There's another perspective you should keep in mind. Looking for backdoors is shortsighted, as the software may come vulnerabilities-ready, so prioritizing whether it's vulnerabilities or actualy backdoors to look for will prove tricky. The use of automated source code auditing may prove valuable as well, but taking into consideration the big picture, if you were to track the vulnerabilities that could act as backdoors in U.S coded software -- taking Windows for instance -- compared to that of foreign software, you'll end up with rather predictable results.

The bottom line, does shipping an insecure software has to do with source code vulnerabilities, or should the threat be perceived in relation to backdoor-shipped software? The true ghost in the shell however remain the yet undiscovered vulnerabilities in the software acting as vectors for installing backdoors, not the softwared itself shipped backdoor-ready. Meanwhile, are stories like these a violation of OPSEC by themselves? I think they are.

Monday, March 12, 2007

Timeline of Iran's Nuclear Program

Iran's a rising star these days. It's not just that the country recently launched it's first missile into space despite efforts of the international community to ban its nuclear program, got caught into obtaining sensitive military technology, is currently helping the enemies(Hezbollah) of its enemies(the U.S) but also, have Russia enriching their uranium in between legally supplying them with technology and upgrade parts the U.S put an embargo on -- business as usual. Here's a very in-depth and informative timeline of Iran's entire nuclear program saga :

"The Bush Administration has almost certainly not approved the timing of military operations against Iran, and consequently any projection of the probable timing of such operations is neccessarily speculative.

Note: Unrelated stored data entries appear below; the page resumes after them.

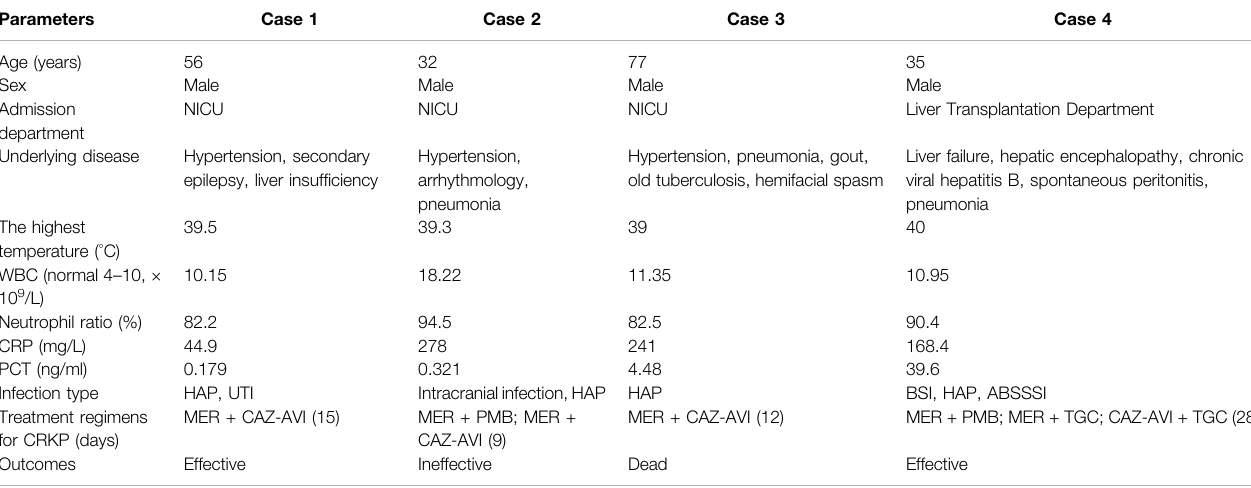
TABLE 1 | Clinical characteristics of patients.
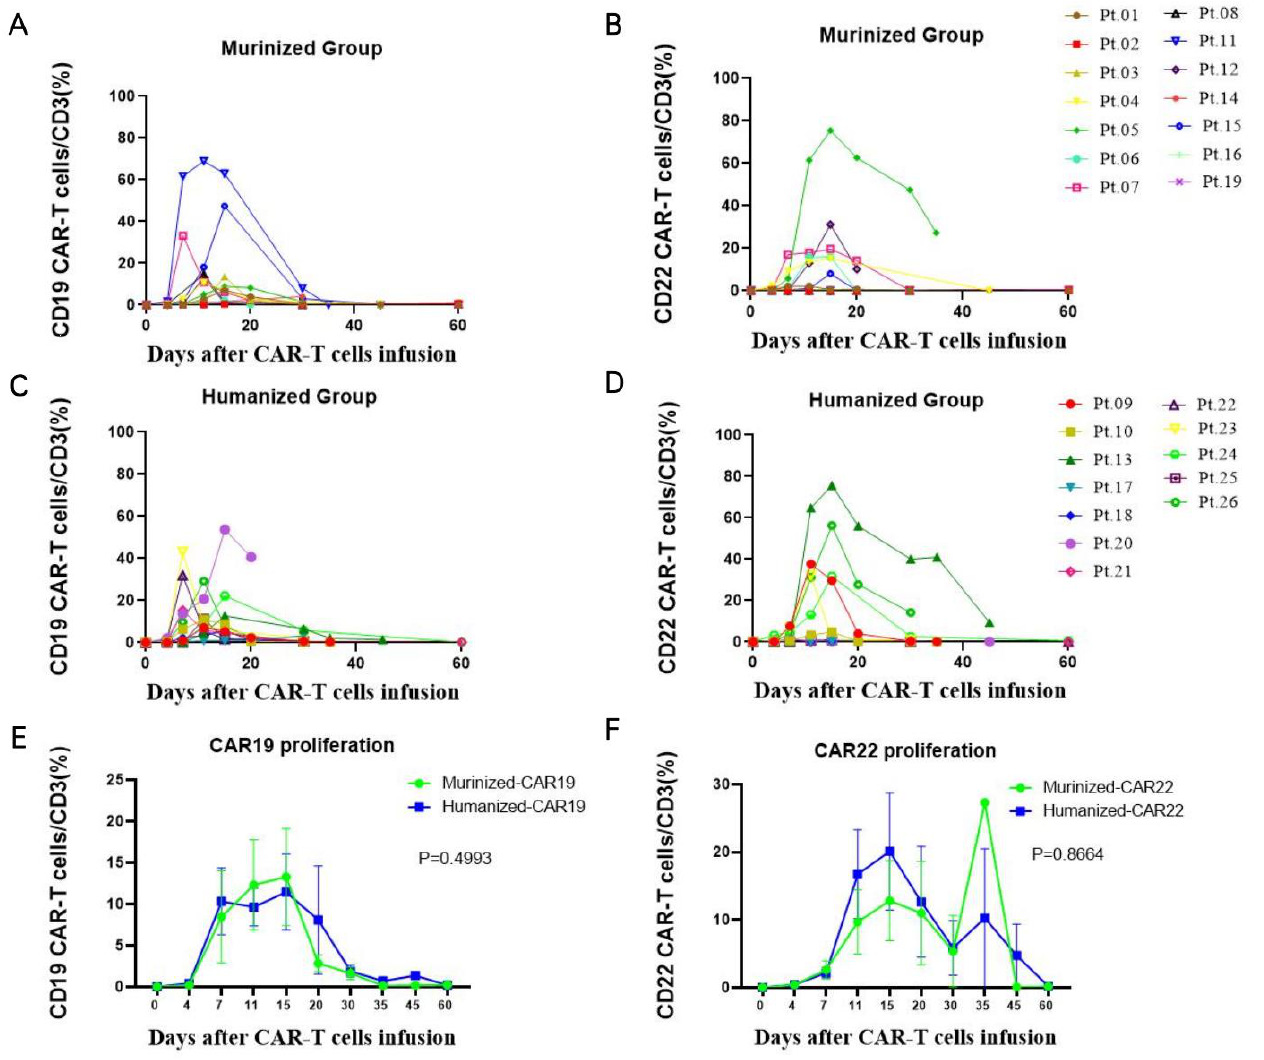
Figure 10. CAR-T cell proliferation in PB measured by FCM. In the murinized group, ( A ) the peak of CD19 CAR-T cells was 9.84% (range: 0.06% – 68.93%) and occurred on day 15 (range: day 7 – day 60), ( B ) and the peak of CD22 CAR-T cells was 1.96% (range: 0.04 – 75.44%) and occurred on day 13 (range: day 4 – day 30). In the humanized group, the peak of CD19 CAR-T cells ( C ) and CD22 CAR-T cells ( D ) was 14% (range: 3.28 – 53.74%) on day 11 (range: day 7 – day 30) and 3.03% (range: 0.09 – 75.7%) on day 15 (range: day 4 – day 20), respectively. There were no significant differences in the CAR19 cell ( E ) and CAR22 cell proliferation ( F ) between the two groups. FCM: flow cytometry; PB: peripheral blood; CAR-T: chimeric antigen receptor-T cell.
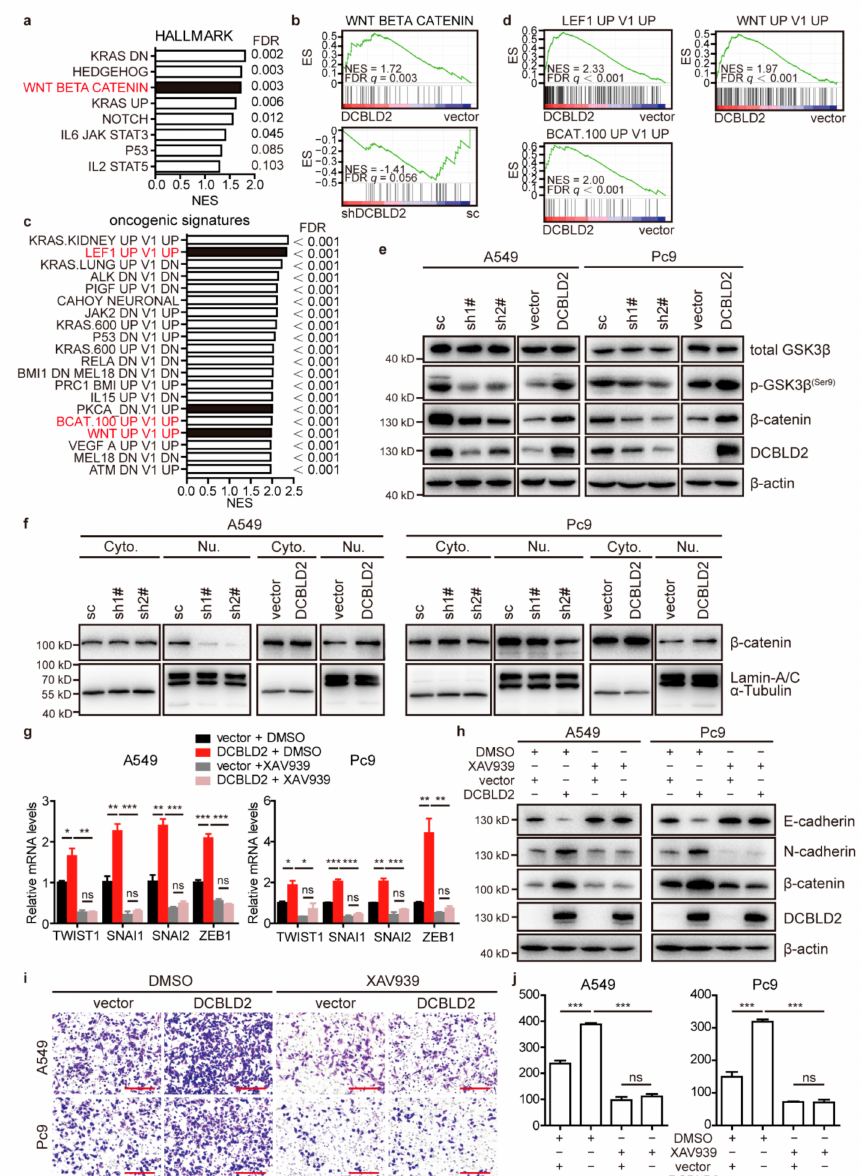
Figure 5. The Wnt/ β -catenin signaling pathway mediates DCBLD2-induced metastasis in LUAD. ( a , b ) Hallmark enrichment classification of signaling pathways of differentially expressed genes in empty vector and DCBLD2-overxpressing A549 cells by GSEA. ( c , d ) Oncogenic signature enrichment classification of differential genes by GSEA. ( e ) The expression of various Wnt/ β -catenin signaling pathway proteins was evaluated by western blot assay in A549 and Pc9 cells. ( f ) Western blot assay of β -catenin expression in A549 and Pc9 cells after nuclear-cytoplasmic fractionation. α -Tubulin and Lamin A/C were used as cytoplasmic and nuclear loading controls, respectively. ( g ) RT-PCR assays of the expression of EMT TFs in empty vector and DCBLD2-transfected cells after treatment with 20 µ M XAV939 or DMSO for 48 h. ( h ) Western blot assay of the expression of E-cadherin and N-cadherin in empty vector and DCBLD2-transfected cells treated with 20 µ M XAV939 or DMSO for 48 h. ( i , j ) Transwell assay showing the effect of β -catenin on DCBLD2-induced cell migration. Empty vector and DCBLD2-transfected cells were pretreated with 20 µ M XAV939 or DMSO for 48 h and then subjected to Transwell assays. Images of the cells on the underside of the membrane of wells are shown in (i) after culture for 8 h in the presence of a chemoattractant. Scale bar: 200 µ m. Quantification of migrated cells is depicted in (j). * p < 0.05, ** p < 0.01, *** p < 0.001, t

The election of Mahmoud Ahmadi-Nejad as Iran's new president would appear to preclude a negotiated resolution of Iran's nuclear program. The success of strikes against Iran's WMD facilities requires both tactical and strategic surprise, so there will not be the sort of public rhetorical buildup in the weeks preceeding hostilities, of the sort that preceeded the invasion of Iraq. To the contrary, the Bush Administration will do everything within its power to deceive Iran's leaders into believing that military action is not imminent."